Herkes konuşuyor. Ağzı olan, olmayan… her konuda fikri var. Ne olduğu ise hiç fark etmiyor… Önemli olan konuşmak...
Sadece konuşmak.
Pek bir seviyoruz konuşmayı. Tartmadan, düşünmeden, sonucunun ne olacağını, hangi yuvayı yıkacağını, hangi ailenin geçimini kötü etkileyeceğini bilmeden…
Önemli olan vakit geçirmek olsun işte… Ne fark eder ki? İki laf etmenin ne zararı olur allahaşkına?
Oluyor. Çok oluyor. Zararı çok büyük… Bu yüzdendir ki dinimizde büyük bir günahtır laşon ara... Aileleri yıkar, dağları devirir… Sen konuşur gidersin ve izi çok derin kalır.
Ben İsrael'de bu en çok yardıma ihtiyacımız olan zamanlarda göçün sancılarını üzerimizden atamamışken, anadilimizi konuşan bir avuç insanın birbiri hakkında bu kadar rahat atıp tutmasını anlayabilmiş değilim. Üstelik enerjilerini çalışmaya, üretmeye, İbranice öğrenip İsraelli olmaya yönelteceklerine bu tarz konularda sıkışıp kalmaları da ne kadar yazık.
Oysa yapacak o kadar çok iş var ki... Daha bebeğiz, emekliyoruz, yolun taa başındayız.
Bizler yok olmaya yüz tutmuş, kabuk değiştirme sancıları çeken bir cemaatin bireyleriyiz. Bizlerin kendi kimliğimizin doğum sancılarını çekerken başkasının sürecini zorlaştırmaya hakkımız yok.
Bilip bilmeden laf üreteceğimize, tek evimize, memleketimize yararımız dokunsa fena olmaz hani...

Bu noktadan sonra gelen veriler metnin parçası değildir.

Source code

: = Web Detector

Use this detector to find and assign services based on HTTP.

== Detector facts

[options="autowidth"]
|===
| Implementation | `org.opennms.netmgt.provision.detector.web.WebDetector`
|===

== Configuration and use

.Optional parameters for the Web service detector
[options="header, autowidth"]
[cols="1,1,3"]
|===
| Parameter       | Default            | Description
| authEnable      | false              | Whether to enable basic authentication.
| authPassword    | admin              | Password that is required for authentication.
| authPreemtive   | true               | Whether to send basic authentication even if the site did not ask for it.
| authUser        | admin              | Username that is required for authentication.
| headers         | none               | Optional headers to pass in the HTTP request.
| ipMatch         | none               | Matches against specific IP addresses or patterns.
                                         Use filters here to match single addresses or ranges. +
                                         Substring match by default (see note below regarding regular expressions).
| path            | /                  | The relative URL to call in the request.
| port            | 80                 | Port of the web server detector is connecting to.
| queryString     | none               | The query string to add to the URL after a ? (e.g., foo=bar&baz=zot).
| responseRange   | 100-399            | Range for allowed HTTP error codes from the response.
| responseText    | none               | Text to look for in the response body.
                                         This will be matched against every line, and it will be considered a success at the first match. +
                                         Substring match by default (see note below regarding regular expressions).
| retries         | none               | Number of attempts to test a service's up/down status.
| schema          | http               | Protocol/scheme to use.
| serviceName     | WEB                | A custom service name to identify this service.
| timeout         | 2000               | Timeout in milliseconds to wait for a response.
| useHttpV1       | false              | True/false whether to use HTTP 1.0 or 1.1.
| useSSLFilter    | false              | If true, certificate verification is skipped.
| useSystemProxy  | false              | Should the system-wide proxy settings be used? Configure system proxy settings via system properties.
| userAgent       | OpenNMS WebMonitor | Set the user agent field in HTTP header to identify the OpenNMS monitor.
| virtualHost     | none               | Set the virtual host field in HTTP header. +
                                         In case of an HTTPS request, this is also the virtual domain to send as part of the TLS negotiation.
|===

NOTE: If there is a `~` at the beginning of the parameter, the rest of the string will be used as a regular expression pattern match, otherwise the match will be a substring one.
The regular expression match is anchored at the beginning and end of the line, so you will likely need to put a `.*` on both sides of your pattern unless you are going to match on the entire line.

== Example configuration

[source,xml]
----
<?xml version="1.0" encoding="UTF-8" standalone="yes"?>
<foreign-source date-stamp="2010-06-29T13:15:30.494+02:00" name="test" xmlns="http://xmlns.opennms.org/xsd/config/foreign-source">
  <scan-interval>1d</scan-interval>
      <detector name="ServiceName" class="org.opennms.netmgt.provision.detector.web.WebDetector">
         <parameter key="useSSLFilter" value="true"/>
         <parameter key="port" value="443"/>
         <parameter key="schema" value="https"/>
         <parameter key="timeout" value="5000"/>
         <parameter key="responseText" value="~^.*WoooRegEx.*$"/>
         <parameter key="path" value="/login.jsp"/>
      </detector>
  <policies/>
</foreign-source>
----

Hem hayat kolaylaşır, hem de kafamızda dolaşan gereksiz kelimeler ve düşüncelerden yer açılır daha önemli şeylere.
Bir düşünün. Hayat sandığınızdan çok daha basit… Her gün aynı, herkesin hayatı kendine…
Elmalar ve armutları karıştırmayın… Rahatlayın biraz. Sonuçta ikisi de meyve öyle değil mi ama?